**EXERCISE DESCRIPTION:**
Reproduce the rows word for word, from the very first one through the line containing "Гидроизоляционные цементные растворы", including that line.

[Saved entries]
● ● ● ● ● ● ●
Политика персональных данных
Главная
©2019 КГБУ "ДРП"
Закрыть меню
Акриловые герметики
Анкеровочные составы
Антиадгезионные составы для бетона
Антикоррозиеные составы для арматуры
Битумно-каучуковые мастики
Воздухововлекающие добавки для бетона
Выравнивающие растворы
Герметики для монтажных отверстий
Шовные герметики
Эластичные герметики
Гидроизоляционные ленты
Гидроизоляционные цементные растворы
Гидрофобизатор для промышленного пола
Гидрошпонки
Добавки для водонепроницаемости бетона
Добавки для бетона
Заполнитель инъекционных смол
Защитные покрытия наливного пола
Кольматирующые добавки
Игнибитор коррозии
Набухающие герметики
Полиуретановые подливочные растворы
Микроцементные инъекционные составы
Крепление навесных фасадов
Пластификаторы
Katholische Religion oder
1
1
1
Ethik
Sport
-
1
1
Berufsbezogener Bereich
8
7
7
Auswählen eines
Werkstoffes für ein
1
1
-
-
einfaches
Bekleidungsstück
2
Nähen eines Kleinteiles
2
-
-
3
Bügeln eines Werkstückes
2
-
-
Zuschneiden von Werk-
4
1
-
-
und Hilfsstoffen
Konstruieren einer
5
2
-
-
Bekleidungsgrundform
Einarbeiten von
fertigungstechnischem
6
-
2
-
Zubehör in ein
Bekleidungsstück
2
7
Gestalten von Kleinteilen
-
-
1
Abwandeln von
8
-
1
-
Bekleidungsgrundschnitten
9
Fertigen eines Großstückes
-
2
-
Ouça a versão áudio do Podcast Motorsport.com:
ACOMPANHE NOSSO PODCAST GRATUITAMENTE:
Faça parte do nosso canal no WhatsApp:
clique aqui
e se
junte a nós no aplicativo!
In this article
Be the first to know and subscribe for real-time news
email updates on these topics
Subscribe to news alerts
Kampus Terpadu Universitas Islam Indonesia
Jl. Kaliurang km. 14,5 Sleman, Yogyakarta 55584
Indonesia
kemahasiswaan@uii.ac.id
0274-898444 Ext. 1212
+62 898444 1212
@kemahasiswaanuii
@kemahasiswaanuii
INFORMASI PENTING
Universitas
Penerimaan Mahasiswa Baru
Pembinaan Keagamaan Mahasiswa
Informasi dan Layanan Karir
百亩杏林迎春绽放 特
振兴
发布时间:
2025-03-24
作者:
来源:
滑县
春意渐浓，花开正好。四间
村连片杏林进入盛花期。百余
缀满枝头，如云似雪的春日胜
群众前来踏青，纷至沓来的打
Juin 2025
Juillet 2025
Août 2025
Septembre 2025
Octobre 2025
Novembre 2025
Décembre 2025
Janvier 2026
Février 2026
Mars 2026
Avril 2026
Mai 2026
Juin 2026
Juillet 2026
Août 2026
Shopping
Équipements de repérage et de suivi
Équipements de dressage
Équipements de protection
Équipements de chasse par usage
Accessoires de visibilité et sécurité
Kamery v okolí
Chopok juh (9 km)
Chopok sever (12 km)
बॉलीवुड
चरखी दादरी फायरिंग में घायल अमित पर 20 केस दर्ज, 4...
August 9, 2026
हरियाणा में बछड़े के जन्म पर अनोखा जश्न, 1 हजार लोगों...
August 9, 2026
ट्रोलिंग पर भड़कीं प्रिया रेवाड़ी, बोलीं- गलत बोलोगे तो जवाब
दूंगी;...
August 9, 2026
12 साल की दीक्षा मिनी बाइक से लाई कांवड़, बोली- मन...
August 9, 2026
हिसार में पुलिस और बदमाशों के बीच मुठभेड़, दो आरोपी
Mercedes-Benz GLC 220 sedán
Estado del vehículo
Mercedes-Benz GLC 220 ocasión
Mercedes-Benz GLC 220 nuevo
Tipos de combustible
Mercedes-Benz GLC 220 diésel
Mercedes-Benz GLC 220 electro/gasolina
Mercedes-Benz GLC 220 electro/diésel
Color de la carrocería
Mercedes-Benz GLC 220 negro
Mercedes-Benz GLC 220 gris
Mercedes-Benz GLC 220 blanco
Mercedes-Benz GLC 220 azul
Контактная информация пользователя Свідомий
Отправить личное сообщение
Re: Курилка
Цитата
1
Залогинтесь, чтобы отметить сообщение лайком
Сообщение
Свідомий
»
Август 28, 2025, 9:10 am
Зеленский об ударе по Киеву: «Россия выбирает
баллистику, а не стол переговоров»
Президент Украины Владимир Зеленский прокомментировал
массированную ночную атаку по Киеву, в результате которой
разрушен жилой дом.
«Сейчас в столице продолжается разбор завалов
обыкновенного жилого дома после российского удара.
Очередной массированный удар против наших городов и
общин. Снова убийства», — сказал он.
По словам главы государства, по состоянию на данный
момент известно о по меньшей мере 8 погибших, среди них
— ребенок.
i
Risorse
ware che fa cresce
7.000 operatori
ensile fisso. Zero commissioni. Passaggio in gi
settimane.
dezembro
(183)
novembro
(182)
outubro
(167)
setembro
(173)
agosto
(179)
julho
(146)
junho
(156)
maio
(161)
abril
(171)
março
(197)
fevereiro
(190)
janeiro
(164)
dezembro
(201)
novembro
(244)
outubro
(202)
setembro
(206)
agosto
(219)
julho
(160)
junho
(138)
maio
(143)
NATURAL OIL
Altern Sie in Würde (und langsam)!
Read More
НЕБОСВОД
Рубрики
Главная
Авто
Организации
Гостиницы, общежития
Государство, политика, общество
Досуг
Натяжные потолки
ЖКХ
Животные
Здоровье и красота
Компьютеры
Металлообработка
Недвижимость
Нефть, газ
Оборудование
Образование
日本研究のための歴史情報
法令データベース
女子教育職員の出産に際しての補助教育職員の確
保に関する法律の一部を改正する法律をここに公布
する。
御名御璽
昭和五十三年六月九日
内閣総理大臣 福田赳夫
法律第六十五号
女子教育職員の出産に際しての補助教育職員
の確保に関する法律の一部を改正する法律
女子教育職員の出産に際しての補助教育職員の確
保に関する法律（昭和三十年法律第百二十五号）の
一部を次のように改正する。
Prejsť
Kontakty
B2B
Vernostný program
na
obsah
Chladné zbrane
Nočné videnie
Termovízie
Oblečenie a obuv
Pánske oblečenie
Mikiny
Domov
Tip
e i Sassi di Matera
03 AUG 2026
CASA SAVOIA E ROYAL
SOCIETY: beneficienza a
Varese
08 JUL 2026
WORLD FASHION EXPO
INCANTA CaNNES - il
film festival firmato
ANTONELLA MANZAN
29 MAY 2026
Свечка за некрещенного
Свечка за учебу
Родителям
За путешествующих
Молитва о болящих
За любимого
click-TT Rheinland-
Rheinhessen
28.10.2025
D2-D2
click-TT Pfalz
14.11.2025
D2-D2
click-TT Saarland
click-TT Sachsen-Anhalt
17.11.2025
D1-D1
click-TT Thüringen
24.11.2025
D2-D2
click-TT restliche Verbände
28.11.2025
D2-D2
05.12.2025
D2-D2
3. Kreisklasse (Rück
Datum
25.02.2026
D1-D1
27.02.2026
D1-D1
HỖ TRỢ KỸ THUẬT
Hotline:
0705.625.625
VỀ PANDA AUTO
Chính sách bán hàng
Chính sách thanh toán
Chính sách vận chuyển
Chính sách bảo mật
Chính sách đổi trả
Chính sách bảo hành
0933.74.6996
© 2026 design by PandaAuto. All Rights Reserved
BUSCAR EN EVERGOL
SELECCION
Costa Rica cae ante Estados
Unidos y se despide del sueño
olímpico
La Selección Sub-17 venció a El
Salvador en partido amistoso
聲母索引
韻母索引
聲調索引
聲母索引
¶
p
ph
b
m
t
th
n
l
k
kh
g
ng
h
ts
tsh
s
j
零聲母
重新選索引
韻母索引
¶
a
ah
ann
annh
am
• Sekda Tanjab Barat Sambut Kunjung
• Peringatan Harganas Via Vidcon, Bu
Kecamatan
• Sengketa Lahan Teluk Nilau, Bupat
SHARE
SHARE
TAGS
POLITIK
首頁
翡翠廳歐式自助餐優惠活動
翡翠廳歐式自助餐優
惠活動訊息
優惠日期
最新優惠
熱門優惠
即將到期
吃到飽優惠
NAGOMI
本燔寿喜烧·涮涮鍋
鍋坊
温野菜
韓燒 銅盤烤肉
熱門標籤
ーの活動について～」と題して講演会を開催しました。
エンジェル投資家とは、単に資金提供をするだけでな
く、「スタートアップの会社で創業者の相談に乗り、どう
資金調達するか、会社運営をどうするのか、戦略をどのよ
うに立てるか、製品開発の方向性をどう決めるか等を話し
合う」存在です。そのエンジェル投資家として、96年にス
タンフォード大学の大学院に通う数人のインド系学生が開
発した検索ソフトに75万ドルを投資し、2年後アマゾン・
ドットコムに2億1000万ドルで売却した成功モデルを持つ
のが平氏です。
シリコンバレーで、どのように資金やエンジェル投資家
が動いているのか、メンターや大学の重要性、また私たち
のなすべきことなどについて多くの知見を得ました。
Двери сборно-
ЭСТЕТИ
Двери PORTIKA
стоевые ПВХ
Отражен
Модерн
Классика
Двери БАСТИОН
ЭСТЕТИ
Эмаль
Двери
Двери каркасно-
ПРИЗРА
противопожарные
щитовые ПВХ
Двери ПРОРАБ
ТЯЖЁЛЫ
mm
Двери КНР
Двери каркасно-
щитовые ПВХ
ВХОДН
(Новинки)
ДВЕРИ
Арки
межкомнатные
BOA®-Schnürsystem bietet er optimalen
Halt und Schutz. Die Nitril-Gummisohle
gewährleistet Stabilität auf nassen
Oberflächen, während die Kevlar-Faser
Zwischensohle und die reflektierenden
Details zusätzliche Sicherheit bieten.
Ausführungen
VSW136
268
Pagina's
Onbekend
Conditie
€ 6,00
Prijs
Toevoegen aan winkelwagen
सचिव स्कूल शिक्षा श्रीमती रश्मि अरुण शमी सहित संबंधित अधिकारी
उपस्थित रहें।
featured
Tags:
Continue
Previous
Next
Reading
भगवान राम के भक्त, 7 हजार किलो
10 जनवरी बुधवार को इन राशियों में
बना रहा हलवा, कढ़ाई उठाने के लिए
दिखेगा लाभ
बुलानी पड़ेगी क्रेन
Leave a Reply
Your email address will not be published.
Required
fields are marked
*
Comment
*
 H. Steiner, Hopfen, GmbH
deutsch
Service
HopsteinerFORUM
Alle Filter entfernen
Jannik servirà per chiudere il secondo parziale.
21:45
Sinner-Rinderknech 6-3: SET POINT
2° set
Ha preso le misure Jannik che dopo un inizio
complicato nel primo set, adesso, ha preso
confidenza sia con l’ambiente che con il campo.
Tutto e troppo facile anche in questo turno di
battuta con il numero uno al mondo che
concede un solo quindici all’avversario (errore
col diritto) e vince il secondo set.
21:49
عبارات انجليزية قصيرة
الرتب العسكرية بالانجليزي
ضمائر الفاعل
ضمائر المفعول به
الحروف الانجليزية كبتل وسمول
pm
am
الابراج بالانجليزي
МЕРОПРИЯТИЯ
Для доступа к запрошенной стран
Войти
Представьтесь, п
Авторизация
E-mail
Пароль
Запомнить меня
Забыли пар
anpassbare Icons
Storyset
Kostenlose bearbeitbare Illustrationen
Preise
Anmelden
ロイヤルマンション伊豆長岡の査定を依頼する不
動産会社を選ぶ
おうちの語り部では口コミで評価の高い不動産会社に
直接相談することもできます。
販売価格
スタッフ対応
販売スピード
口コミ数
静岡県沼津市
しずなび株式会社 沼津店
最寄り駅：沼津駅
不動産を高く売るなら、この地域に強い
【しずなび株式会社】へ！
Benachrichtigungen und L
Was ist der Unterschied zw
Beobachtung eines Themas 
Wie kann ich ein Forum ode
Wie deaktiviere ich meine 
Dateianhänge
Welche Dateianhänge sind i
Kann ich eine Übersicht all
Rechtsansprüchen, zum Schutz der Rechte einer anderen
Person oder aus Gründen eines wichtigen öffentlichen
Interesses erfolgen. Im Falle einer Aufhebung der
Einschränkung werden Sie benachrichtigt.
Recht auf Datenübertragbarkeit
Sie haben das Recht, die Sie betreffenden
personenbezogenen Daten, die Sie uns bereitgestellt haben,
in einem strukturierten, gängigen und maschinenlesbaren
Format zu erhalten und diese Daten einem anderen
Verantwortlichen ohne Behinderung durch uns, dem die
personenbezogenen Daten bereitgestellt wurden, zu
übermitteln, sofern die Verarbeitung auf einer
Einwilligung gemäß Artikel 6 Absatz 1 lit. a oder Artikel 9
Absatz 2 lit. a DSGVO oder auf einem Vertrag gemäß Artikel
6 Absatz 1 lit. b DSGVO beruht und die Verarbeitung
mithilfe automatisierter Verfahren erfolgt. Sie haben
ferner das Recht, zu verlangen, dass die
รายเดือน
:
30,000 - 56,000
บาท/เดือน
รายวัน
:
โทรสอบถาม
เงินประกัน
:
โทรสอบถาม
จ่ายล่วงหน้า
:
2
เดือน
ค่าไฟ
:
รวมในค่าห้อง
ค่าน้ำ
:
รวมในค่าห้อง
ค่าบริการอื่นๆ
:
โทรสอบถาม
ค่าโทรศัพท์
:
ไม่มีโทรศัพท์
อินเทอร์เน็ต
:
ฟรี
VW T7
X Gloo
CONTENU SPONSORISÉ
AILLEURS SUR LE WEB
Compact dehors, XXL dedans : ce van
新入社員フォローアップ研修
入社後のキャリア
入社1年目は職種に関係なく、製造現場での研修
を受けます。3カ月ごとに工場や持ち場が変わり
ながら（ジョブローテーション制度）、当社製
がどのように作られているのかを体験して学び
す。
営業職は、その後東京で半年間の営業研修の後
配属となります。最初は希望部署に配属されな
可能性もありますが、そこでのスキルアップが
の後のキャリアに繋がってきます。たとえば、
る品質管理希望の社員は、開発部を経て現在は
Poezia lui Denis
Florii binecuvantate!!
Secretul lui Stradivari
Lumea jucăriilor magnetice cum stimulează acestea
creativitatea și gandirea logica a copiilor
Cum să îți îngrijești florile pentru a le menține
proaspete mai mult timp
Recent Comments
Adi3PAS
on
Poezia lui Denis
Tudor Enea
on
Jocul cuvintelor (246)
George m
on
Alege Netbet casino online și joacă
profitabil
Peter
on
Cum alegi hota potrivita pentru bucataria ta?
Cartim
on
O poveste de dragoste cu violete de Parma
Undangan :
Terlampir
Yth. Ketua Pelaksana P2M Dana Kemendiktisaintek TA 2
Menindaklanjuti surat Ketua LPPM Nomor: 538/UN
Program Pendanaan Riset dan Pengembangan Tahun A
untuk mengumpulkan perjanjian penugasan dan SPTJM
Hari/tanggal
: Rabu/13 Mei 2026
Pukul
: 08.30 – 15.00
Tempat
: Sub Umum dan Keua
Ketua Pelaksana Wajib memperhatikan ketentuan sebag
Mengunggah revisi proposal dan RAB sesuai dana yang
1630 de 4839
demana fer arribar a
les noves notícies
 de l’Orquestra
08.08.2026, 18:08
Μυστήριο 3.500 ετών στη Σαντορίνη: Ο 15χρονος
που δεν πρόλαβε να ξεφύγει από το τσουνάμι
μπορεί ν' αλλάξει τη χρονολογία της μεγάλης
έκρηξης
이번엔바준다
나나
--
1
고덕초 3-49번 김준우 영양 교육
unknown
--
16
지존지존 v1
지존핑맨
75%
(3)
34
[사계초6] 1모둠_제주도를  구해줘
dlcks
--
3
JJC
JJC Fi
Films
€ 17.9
● ● ● ● ● ● ●
**ANSWER SECTION:**
Политика персональных данных
Главная
©2019 КГБУ "ДРП"
Закрыть меню
Акриловые герметики
Анкеровочные составы
Антиадгезионные составы для бетона
Антикоррозиеные составы для арматуры
Битумно-каучуковые мастики
Воздухововлекающие добавки для бетона
Выравнивающие растворы
Герметики для монтажных отверстий
Шовные герметики
Эластичные герметики
Гидроизоляционные ленты
Гидроизоляционные цементные растворы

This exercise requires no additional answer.